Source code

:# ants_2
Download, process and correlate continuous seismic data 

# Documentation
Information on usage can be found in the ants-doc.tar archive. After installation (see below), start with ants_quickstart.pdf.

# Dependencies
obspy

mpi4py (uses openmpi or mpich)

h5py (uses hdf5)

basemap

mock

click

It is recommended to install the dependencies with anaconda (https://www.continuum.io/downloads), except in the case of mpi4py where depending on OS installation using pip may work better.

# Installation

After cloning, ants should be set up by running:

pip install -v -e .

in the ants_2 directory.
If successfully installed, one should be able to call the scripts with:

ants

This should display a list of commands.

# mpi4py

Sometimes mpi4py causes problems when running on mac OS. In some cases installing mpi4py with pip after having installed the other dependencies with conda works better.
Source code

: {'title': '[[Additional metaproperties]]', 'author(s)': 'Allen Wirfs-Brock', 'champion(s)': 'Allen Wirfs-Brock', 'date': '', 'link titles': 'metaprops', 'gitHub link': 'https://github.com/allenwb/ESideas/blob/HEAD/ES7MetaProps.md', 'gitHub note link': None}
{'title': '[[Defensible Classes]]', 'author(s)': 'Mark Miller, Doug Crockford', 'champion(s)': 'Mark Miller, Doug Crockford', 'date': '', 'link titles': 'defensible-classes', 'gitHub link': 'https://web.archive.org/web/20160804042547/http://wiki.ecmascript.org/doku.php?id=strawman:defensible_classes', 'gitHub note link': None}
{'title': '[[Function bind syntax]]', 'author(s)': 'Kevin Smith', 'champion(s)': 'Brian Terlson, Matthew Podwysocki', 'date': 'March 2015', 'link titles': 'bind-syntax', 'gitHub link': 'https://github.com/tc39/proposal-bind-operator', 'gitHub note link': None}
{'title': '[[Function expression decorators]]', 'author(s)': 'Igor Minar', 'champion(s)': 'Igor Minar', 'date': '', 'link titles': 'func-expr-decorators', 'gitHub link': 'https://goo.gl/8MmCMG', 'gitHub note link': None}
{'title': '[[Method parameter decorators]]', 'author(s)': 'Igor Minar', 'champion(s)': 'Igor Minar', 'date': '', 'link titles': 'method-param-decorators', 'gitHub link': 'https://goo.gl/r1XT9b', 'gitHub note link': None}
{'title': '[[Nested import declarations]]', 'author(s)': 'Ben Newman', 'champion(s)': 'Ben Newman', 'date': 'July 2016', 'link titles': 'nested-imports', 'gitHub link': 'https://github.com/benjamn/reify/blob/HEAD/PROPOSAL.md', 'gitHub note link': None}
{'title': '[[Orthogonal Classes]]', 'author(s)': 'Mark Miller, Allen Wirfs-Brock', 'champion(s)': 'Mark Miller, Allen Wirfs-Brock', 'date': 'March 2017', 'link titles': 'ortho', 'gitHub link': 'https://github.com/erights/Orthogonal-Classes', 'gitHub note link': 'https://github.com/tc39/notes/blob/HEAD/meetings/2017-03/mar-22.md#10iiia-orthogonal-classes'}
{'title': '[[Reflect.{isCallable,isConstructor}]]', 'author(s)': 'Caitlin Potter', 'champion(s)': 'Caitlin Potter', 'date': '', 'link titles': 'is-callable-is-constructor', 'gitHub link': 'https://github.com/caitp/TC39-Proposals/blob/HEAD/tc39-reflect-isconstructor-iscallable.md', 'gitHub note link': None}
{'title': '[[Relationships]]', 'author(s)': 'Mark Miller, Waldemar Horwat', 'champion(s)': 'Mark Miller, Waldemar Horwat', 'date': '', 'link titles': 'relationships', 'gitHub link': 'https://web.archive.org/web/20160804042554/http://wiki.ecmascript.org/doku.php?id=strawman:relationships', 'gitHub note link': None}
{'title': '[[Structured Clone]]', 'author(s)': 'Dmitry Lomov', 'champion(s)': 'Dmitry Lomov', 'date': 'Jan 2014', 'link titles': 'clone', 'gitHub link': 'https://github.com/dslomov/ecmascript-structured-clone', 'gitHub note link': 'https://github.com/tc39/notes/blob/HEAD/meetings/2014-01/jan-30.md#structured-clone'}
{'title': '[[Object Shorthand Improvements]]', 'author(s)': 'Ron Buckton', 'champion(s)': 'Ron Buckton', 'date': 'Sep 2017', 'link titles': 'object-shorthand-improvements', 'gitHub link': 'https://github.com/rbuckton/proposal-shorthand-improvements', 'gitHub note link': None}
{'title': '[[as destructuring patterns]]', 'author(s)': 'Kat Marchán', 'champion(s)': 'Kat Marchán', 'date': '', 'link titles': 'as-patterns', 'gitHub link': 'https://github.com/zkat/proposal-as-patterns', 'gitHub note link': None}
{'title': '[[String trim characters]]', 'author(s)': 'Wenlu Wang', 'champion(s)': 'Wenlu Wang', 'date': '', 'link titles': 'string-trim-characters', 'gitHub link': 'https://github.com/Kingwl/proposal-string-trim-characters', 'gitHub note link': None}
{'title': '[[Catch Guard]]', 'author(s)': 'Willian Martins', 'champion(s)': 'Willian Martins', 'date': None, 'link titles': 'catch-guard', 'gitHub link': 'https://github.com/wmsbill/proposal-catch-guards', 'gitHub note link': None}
--------------------------------
# Task directions
In the lines above, find the word "Function" and copy every line it occurs in.

# Exercise output
{'title': '[[Function bind syntax]]', 'author(s)': 'Kevin Smith', 'champion(s)': 'Brian Terlson, Matthew Podwysocki', 'date': 'March 2015', 'link titles': 'bind-syntax', 'gitHub link': 'https://github.com/tc39/proposal-bind-operator', 'gitHub note link': None}
{'title': '[[Function expression decorators]]', 'author(s)': 'Igor Minar', 'champion(s)': 'Igor Minar', 'date': '', 'link titles': 'func-expr-decorators', 'gitHub link': 'https://goo.gl/8MmCMG', 'gitHub note link': None}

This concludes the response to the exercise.